5 Min Read
* Rise in companies using cat bonds instead of reinsurance
* Using capital market investors to keep expensive reinsurance costs down
* High investor demands keeps costs down for sponsors
* Issuance may hit $7 bln this year
By Sarah Mortimer
LONDON, Oct 9 (Reuters) - The market for catastrophe bonds has boomed in the past year and is likely to keep growing as investors search for higher returns.
The volume of outstanding bonds is set to reach $15 billion this year, a near 30 percent increase from 2011, say investors. Sales of new bonds doubled in the first six months of 2012, falling just short of 2007's record for first-half issuance, according to Swiss Re.
Known widely as cat bonds, these securities are typically issued by big reinsurers to cover a low-probability, high-loss event, such as a destructive hurricane, thereby freeing up capital and allowing them to underwrite more basic business.

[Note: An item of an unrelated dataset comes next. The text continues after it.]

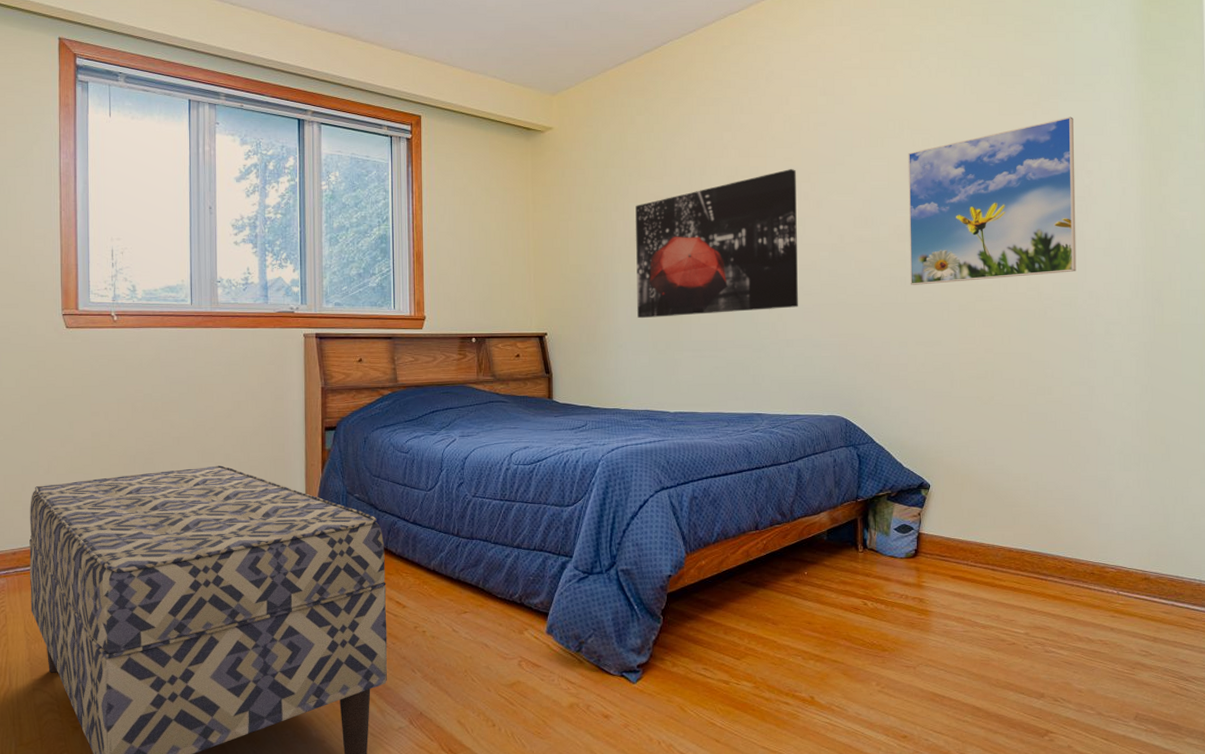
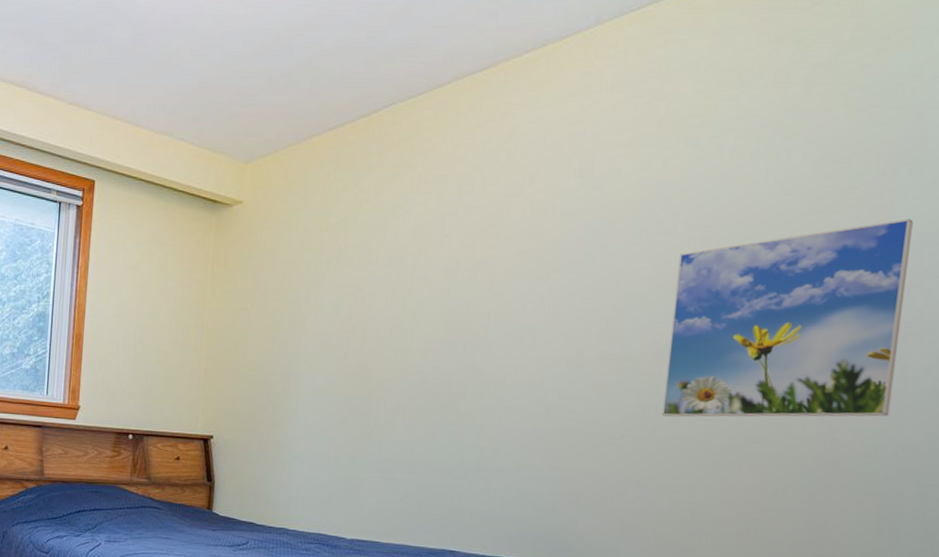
wall art: present [635,169,798,319] -> none [319,265,532,431]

The latest trend is for big primary insurers and U.S. publicly funded disaster agencies to issue them as well.
Investors receive a high rate of interest by buying the bonds but risk losing part or all of their money if a catastrophe occurs. The attraction is that the risk of a cat bond triggering is small.
Such bonds have become more popular since reinsurers - which insure insurance companies - last year suffered their second-worst annual losses from natural disasters ever, including a $116 billion hit from the Japanese earthquake.
That disaster was so severe it triggered a cat bond issued by Munich Re that forced investors to pay $300 million to the reinsurer.
Regulators are also adding to demand by forcing reinsurers to set aside more capital to cover disaster risk under the Solvency II directive.
Demand from capital markets investors has helped keep overall catastrophe insurance costs from rising.
"By adding a cat bond to your portfolio of reinsurance protection, a sponsor (issuer) can keep costs in line over time and place subtle pressure on traditional reinsurance pricing, keeping it more competitive," says Michael Halsband, director at Deutsche Bank Securities Inc
The lure for investors is the high return offered by such bonds, which are rated below investment grade - an average 7.4 percent this year, although yields have come down with rising demand.
The chances of the bonds being triggered, meanwhile, are relatively remote because they cover very specific risks in specific geographic areas.
For example, only one of the nine cat bonds covering the Gulf region was triggered by Hurricane Katrina, the insurance industry's most costly natural disaster.
The market has attracted two to five new issuers in each of the last 10 years, including in recent years large primary insurers and U.S. state government entities with massive exposure to natural disasters. These include the Louisiana Citizens Property Insurance Company, Florida's Citizens Property Insurance Company and the California Earthquake Authority.
Last year's heavy disaster losses and the Solvency II directive have forced reinsurers to either pull out of providing some catastrophe insurance or charge more to cover the risk.
"Capital markets capital provides a diversification of sources and extra competition, which means we can find the right level of pricing," said Tim Richardson, chief financial officer at the California Earthquake Authority (CEA), which purchases up to $3.5 billion of reinsurance cover each year to pay potential claims against earthquake damage from California homeowners.
The CEA started sponsoring catastrophe bonds last year under a reinsurance deal with Bermudan entity Embarcadero Re, and has sold a total $600 million of cat bond notes to date.
Being able to access the capital markets "helps to keep everyone honest about pricing," said Richardson.
"The insurance-linked securities market is no longer seen as hot money," says Rick Miller, senior vice president at Towers Watson Capital Markets, whose parent helped to sell an $11.95 million bond for an undisclosed middle-tier Florida-based insurance company - underlining the interest from smaller companies.
Catastrophe bond issuance is likely to grow by 25 percent in 2012, reaching up to $7 billion by the end of the year, according to brokers and investors.
Chi Hum, managing director at GC Securities, part of brokerage Guy Carpenter, reckons the market for insurance-linked securities - of which cat bonds are the major part - could grow from $30 billion to $45 billion by 2015.
"In the current economic environment, there is more than adequate capital from investors to meet the sponsor's present needs .... which ought to attract yet more new sponsors," adds Deutsche's Halsband.